Именно этот взгляд приводит Машку в чувство.
Он не узнает ее. Ну конечно! Она в маске, шапочке, и вообще… Наверно, прав заотдела, выглядит она старше гораздо…
Машке почему-то становится стыдно за свой внешний вид, за волосы, скрученные в гульку и убранные под шапочку, за круги под глазами, несвежую кожу лица, сухие от постоянного использования перчаток руки, след на переносице от маски…
И следом за стыдом приходит облегчение: ну и хорошо, что не узнал! И правильно!
Сейчас она примет его бойца, окажет помощь, даст рекомендацию… И, кстати, почему не на скорой? Совсем с ума сошли…
– Проходите в кабинет, – сухо кивает она, не позволяя уже раскрывшему рот Светлову что-то сказать.
Разворачивается и уходит, ощущая спиной удивленный тяжелый взгляд…
Он не узнал, но это не мешает пялиться… Да уж, Сашка явно не вспоминал ее все эти годы… И хорошо. Она, собственно, тоже монашкой не жила…
Теперь разобраться с его бойцом, отпустить…
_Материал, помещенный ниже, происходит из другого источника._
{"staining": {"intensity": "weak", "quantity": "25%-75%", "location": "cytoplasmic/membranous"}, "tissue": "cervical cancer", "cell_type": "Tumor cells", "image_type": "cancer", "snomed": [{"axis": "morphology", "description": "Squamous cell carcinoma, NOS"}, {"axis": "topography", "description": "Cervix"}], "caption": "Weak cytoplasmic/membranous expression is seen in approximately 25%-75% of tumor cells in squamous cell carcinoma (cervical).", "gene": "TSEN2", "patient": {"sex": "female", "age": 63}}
И навсегда забыть про Светлова.
Это же возможно? Забыть, зная, что он… Такой вот… Здесь, в одном городе с ней?
Машинально выполняя свою работу, Машка думает о том, что Светлов, наверно, женат. И даже наверняка. Такой мужик не будет тосковать в одиночестве…
И что не стоит про него думать. Все решила же… Но почему-то думается… Глупость такая… Но просто он… Он такой… А она… Такая… Дура…
Просто дура, боже…
Боец, у которого оказывается только сотрясение, а колото-резанная – всего лишь небольшой порез, и непонятно, зачем надо было так орать, поднимая на уши весь травмпункт, уже давно ушел, ушли его шумные сослуживцы и их громкий командир…
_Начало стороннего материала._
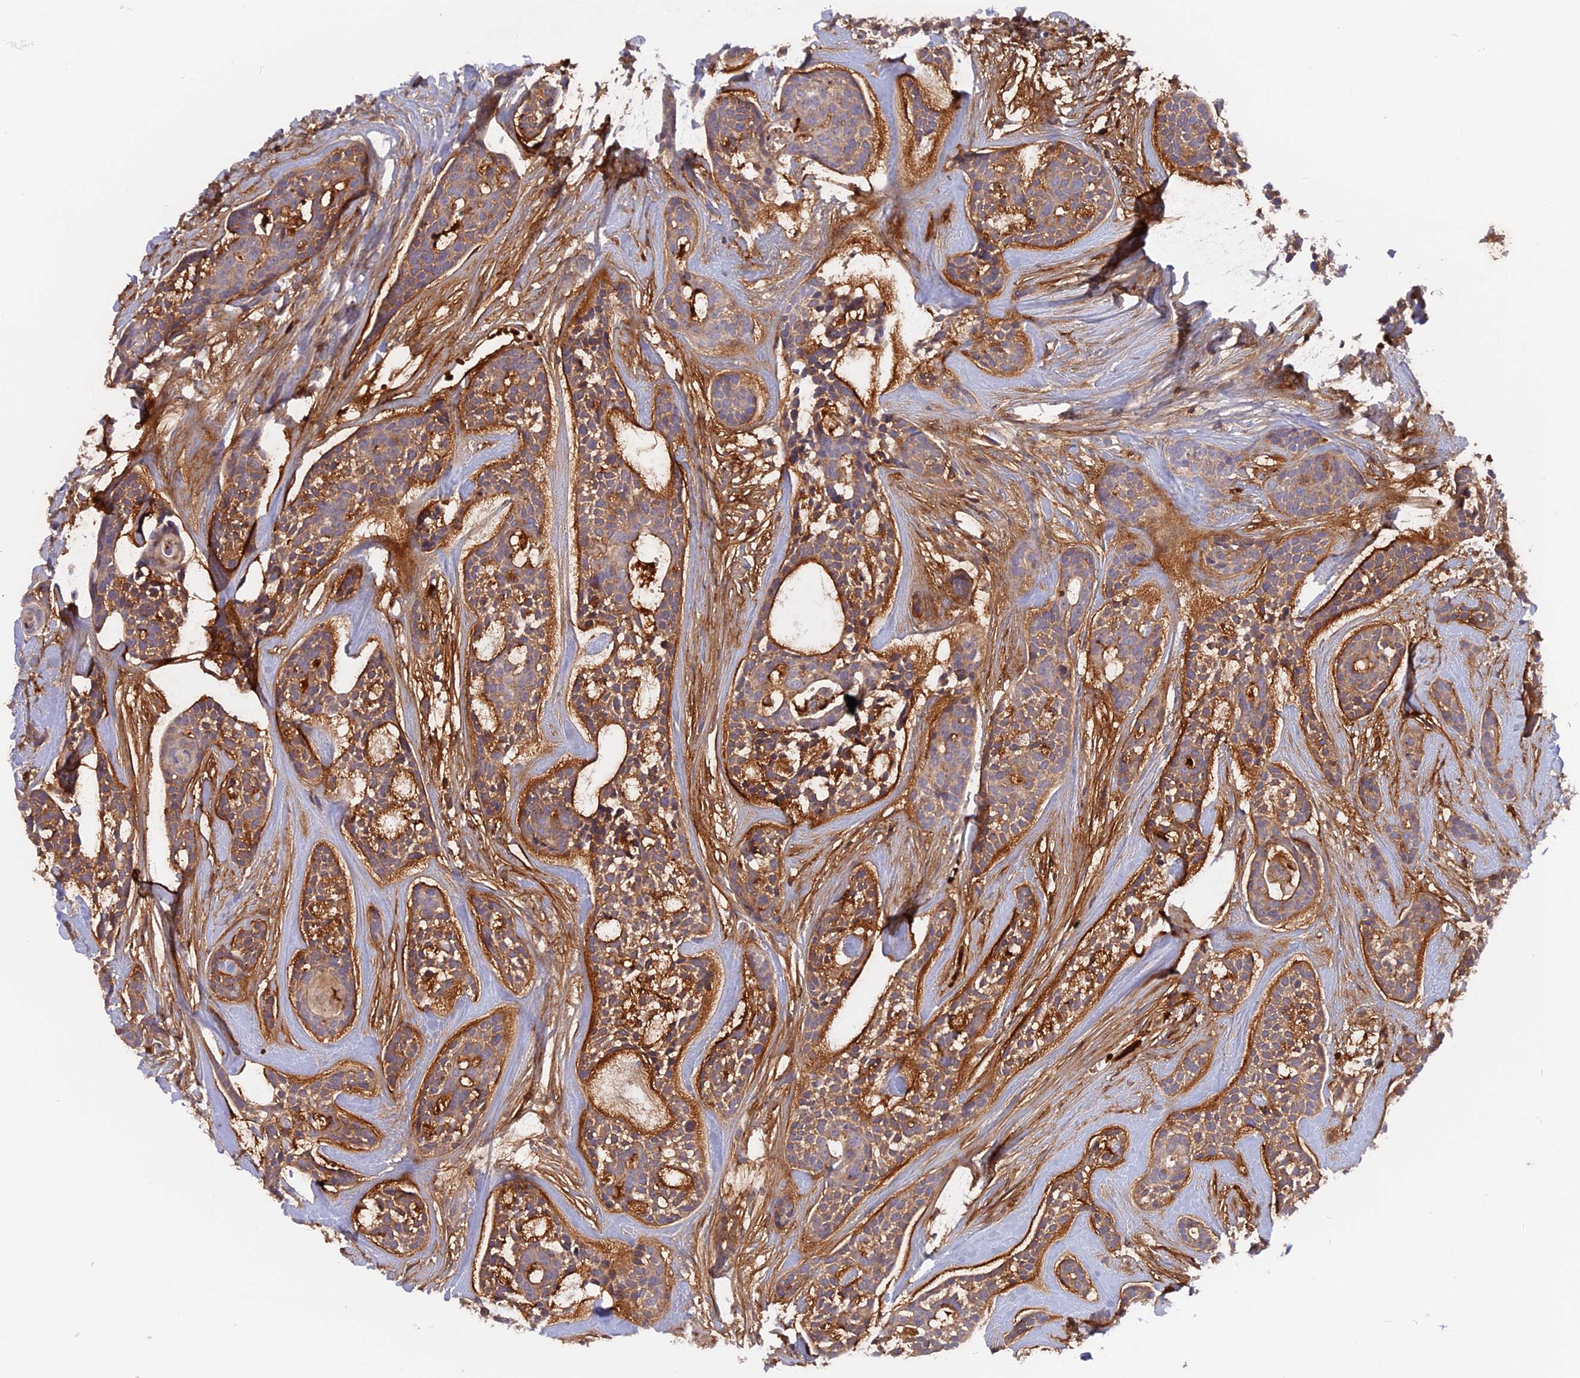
{"staining": {"intensity": "moderate", "quantity": ">75%", "location": "cytoplasmic/membranous"}, "tissue": "head and neck cancer", "cell_type": "Tumor cells", "image_type": "cancer", "snomed": [{"axis": "morphology", "description": "Adenocarcinoma, NOS"}, {"axis": "topography", "description": "Subcutis"}, {"axis": "topography", "description": "Head-Neck"}], "caption": "Immunohistochemistry (IHC) micrograph of adenocarcinoma (head and neck) stained for a protein (brown), which reveals medium levels of moderate cytoplasmic/membranous staining in about >75% of tumor cells.", "gene": "CPNE7", "patient": {"sex": "female", "age": 73}}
И Машка стоит у окна, смотрит на темный парк, как и много лет назад, залитый лунным светом… И почему-то глаза на мокром месте. Так странно, так глупо… Глупое Восьмое марта… К черту его!
И не замечает, что позади открывается дверь…
– Привет, Малинка, – голос Светлова звучит теперь по-другому, совсем не так, как до этого, в коридоре. Неуверенно, более проникновенно, что ли… Но все равно Машка вздрагивает и пугается чуть-чуть.
И смотрит в отражение оконного стекла на здоровенную фигуру в камуфляже, намертво закупорившую выход из кабинета.
Машка почему-то настолько теряется и волнуется, что пару секунд всерьез раздумывает над идеей десантироваться отсюда при помощи окна.
Но Светлов не делает больше никаких движений, просто стоит, просто смотрит…
И Машка, собрав все мужество, поворачивается, успевая надеть на лицо выражение удивления и легкого интереса.
– Привет, Саш, – она не пытается притворяться, что не узнала его, это уж как-то совсем по-детски выглядело бы. – Как узнал?
– По запаху, – усмехается он, странно очень, одновременно хищно и печально, – малиной пахнешь.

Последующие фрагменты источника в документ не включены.